Certaines antennes médicales sont extrêmement vétustes alors que notre personnel devrait disposer de conditions de travail ultramodernes. Les budgets de rénovation des infrastructures sont toujours insuffisants, et les travaux financés doivent être exécutés plus rapidement. Des rénovations s'imposent aussi dans certains hôpitaux, notamment l'hôpital Laveran, à Marseille, dont l'utilité est démontrée. L'importance du budget nécessaire ne doit pas remettre en question son existence, comme cela a été le cas du Val-de-Grâce. Ce dernier a été totalement démantelé, il serait extrêmement coûteux de le rouvrir, mieux vaut développer les huit autres hôpitaux militaires.

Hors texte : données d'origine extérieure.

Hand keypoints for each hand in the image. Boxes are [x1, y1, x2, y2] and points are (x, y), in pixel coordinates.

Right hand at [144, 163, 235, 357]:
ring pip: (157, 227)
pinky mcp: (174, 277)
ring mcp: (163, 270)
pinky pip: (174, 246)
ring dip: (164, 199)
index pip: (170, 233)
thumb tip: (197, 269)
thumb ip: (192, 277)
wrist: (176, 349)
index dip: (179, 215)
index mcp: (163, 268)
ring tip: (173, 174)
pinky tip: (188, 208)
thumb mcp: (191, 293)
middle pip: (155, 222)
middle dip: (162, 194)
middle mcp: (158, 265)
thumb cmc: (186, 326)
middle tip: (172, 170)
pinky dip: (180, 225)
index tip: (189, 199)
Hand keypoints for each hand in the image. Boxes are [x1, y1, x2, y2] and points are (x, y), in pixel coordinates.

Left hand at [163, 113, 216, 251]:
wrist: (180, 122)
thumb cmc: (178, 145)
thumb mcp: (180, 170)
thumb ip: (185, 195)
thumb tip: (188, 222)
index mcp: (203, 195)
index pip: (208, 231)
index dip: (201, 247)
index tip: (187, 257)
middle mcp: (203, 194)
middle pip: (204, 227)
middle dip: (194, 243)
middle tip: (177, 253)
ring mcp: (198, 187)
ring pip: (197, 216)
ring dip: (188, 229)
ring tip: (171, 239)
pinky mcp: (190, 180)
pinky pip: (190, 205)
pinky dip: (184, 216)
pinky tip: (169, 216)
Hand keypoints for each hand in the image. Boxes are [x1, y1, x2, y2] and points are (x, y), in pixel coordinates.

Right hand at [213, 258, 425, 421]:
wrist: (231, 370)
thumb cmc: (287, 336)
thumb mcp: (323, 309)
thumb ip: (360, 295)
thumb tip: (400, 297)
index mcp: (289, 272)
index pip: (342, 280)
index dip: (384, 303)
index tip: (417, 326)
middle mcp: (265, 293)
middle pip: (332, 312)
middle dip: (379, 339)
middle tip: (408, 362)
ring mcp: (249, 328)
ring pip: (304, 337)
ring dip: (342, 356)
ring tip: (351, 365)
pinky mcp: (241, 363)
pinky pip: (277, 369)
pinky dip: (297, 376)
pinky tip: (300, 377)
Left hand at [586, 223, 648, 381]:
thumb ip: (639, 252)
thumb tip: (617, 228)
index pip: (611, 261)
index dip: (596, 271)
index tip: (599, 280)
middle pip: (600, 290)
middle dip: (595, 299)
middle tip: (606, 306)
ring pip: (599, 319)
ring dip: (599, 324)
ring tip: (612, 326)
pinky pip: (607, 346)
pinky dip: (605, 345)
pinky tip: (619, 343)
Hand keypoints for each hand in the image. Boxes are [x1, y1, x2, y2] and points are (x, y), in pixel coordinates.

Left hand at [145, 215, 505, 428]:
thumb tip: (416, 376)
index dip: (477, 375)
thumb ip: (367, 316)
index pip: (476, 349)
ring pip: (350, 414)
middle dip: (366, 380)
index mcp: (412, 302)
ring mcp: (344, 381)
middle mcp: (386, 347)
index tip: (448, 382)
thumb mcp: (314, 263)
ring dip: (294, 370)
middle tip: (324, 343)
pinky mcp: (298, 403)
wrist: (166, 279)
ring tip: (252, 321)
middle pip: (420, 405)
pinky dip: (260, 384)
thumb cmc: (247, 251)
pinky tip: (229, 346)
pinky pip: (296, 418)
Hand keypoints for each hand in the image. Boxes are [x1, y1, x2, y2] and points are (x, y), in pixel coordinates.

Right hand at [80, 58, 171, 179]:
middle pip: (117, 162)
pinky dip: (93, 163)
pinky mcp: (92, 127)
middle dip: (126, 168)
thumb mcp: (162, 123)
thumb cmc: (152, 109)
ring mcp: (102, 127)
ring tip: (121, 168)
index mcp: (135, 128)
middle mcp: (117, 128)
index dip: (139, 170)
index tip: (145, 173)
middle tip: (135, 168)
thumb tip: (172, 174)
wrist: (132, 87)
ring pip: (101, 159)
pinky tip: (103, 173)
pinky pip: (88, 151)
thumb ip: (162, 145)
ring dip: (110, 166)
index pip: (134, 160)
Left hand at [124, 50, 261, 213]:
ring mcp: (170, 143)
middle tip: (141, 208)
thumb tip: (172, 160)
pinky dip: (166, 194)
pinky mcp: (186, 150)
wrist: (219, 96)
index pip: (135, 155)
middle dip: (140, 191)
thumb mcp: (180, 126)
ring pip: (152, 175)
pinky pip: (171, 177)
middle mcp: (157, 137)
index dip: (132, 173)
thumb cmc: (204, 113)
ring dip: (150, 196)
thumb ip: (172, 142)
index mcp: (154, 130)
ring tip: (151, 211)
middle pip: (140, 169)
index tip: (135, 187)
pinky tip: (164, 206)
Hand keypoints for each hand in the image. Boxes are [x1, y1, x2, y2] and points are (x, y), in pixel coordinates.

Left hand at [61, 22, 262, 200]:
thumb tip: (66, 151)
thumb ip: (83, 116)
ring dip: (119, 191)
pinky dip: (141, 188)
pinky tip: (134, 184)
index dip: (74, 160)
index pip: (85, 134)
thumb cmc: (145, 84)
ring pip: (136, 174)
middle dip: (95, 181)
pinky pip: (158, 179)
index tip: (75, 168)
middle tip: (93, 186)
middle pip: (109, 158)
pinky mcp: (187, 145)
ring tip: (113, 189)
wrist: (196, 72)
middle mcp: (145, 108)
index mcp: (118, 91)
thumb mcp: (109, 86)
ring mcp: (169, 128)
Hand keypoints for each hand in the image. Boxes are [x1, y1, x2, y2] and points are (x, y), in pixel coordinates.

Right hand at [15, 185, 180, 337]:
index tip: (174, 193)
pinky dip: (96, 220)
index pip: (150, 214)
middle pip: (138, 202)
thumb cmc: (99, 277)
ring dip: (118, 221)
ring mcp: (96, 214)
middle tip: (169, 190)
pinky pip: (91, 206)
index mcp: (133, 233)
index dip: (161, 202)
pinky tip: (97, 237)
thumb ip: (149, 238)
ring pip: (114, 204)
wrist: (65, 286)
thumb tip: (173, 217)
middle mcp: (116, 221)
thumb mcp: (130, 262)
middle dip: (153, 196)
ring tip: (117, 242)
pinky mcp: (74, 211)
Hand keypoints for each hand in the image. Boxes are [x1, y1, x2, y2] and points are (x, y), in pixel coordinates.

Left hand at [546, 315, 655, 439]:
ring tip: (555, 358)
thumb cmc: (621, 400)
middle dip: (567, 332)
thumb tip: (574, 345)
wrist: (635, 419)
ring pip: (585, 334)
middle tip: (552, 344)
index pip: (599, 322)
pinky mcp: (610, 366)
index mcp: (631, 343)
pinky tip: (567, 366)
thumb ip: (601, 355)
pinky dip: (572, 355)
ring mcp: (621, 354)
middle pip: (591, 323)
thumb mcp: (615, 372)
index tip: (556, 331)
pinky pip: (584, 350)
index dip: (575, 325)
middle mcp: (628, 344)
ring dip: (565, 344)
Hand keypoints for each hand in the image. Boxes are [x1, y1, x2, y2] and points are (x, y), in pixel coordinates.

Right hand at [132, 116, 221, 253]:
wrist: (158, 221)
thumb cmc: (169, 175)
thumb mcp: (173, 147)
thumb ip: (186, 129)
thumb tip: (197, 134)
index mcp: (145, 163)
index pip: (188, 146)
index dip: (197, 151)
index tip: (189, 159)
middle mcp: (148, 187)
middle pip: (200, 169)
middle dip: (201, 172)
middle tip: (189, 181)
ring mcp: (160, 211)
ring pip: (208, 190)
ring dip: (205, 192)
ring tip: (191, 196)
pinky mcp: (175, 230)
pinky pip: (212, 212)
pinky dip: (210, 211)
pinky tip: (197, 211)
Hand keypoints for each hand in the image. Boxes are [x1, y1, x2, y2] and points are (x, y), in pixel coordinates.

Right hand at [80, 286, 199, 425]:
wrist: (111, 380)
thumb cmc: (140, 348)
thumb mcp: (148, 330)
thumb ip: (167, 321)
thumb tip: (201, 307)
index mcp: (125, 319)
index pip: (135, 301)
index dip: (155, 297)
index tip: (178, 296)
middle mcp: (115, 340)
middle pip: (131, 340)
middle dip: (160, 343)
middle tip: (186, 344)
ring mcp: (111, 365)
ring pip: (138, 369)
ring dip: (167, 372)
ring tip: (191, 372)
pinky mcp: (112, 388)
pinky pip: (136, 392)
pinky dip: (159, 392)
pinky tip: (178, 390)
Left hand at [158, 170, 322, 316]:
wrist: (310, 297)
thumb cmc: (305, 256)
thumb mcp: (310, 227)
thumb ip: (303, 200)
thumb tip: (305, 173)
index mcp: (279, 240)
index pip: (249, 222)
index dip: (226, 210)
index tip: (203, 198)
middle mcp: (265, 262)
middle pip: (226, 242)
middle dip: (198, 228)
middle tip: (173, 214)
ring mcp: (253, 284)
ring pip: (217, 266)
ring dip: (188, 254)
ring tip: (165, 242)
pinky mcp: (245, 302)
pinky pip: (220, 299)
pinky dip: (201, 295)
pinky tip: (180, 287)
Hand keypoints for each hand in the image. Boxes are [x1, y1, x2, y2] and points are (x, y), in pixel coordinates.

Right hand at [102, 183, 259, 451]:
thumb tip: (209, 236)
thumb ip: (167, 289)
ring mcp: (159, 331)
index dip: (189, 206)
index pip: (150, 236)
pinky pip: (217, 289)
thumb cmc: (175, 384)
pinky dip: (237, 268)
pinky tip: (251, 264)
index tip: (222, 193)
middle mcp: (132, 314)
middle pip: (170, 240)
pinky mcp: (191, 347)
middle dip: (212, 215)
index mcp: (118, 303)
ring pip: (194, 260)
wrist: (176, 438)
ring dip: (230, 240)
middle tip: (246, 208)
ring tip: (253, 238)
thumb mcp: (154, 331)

Nous avons du mal à recruter pour compenser le départ de 180 médecins en quelques années de déflation. Le développement des compétences, les pratiques infirmières avancées et les délégations de tâches offrent un recours, car des infirmiers en opération extérieure ont démontré leur capacité à maintenir en vie des blessés graves. Les élongations de l'opération Barkhane, imposant parfois d'attendre quatre-vingt-dix minutes un hélicoptère d'évacuation, contre vingt en Afghanistan, ont obligé à accroître les capacités de réanimation de l'avant de nos médecins. C'est une opportunité formidable de développer les délégations de tâches pour nos infirmiers, en collaboration avec le ministère des solidarités et de la santé.

Le développement d'hôpitaux militaires de campagne est prévu dans notre contrat opérationnel ; j'espère obtenir les budgets nécessaires. Les épidémies virales émergentes vont se reproduire, nous devons donc être capables de déployer d'autres unités de réanimation. C'est une des leçons à tirer de cette crise.